We identified instances, not addressed by DEA policy, in which task force officers had made different decisions in similar situations when deciding whether to seize all of the cash they had discovered.
The Department’s investigative components do not require their state and local task force officers to receive training on federal asset seizure and forfeiture laws and component seizure policies prior to conducting federal seizures.
The report closes by highlighting – in effect – the reasons why AG Sessions reinstated Adoption:
We also found that the Attorney General’s [AG Eric Holder’s] 2015 Order and related guidance eliminates most opportunities for state and local law enforcement to use federal forfeiture to avail themselves of equitable sharing proceeds when federal involvement in a seizure is limited. This is evidenced by a one-half reduction in the annual number of DEA cash seizures and a one-third reduction in the annual value of DEA cash seizures following the 2015 Order.
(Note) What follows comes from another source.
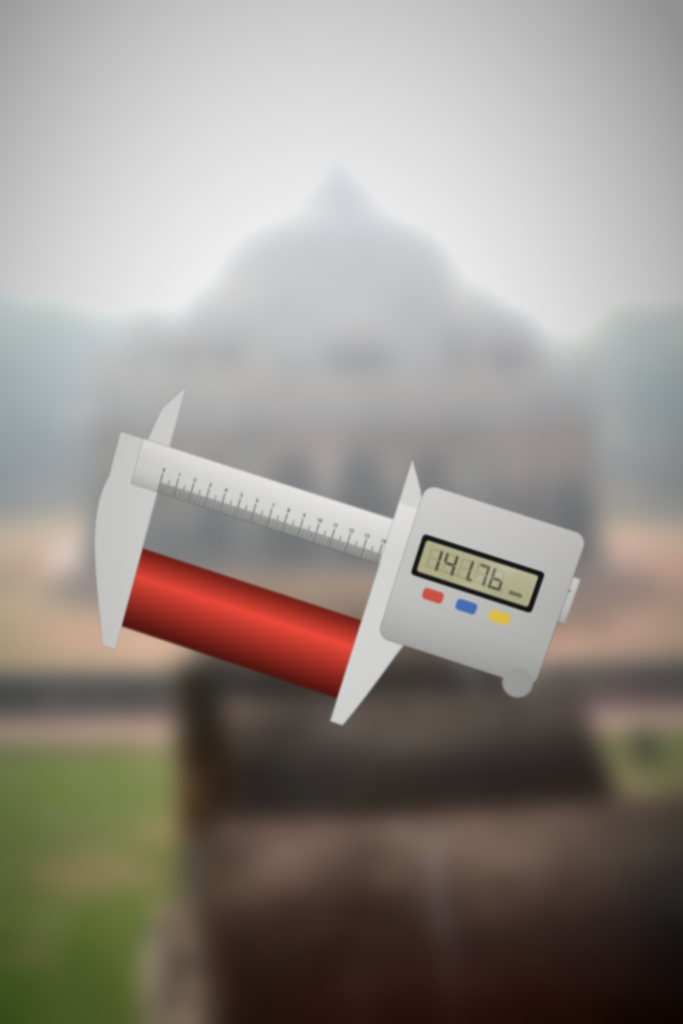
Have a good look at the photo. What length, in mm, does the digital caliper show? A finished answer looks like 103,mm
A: 141.76,mm
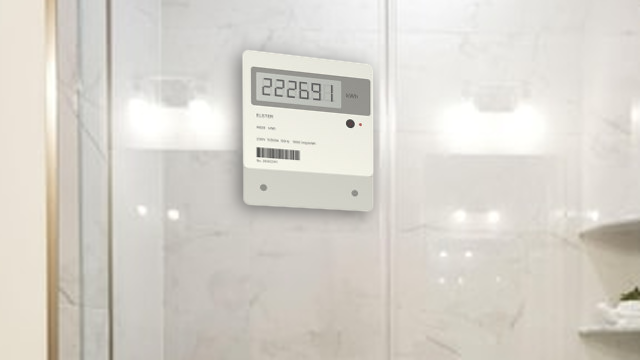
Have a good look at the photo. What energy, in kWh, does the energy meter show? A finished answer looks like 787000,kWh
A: 222691,kWh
However, this policy and related guidance do not preclude the federal forfeiture of property seized through federal/state investigations or joint task force operations, such as joint transportation interdiction operations. This may be of particular concern because, as demonstrated in this report, these seizures may not always advance a federal criminal investigation or lead to a prosecution.
We also determined that the limitation on adoptions resulting from the Attorney General’s Order has financially affected state and local law enforcement, especially in at least two states where law enforcement frequently had used federal adoption because of restrictive state forfeiture laws.
I am all for enforcing criminal statutes and properly funding our law enforcement agencies, but this new order from AG Sessions is an affront to our Constitution and should be treated as such. If Sessions does not reverse himself, this is an issue the GOP-led Congress should swiftly address. Asset forfeiture as a direct result from certain types of criminal convictions is one thing. Due process has been fully engaged and ill-gotten gains disgorged as a result. Asset forfeiture without a criminal conviction – through a civil action – is an entirely different matter.
Civil asset forfeiture has always been Constitutionally questionable. To incentivize it through the practice of Equitable Sharing and Adoption is even more so.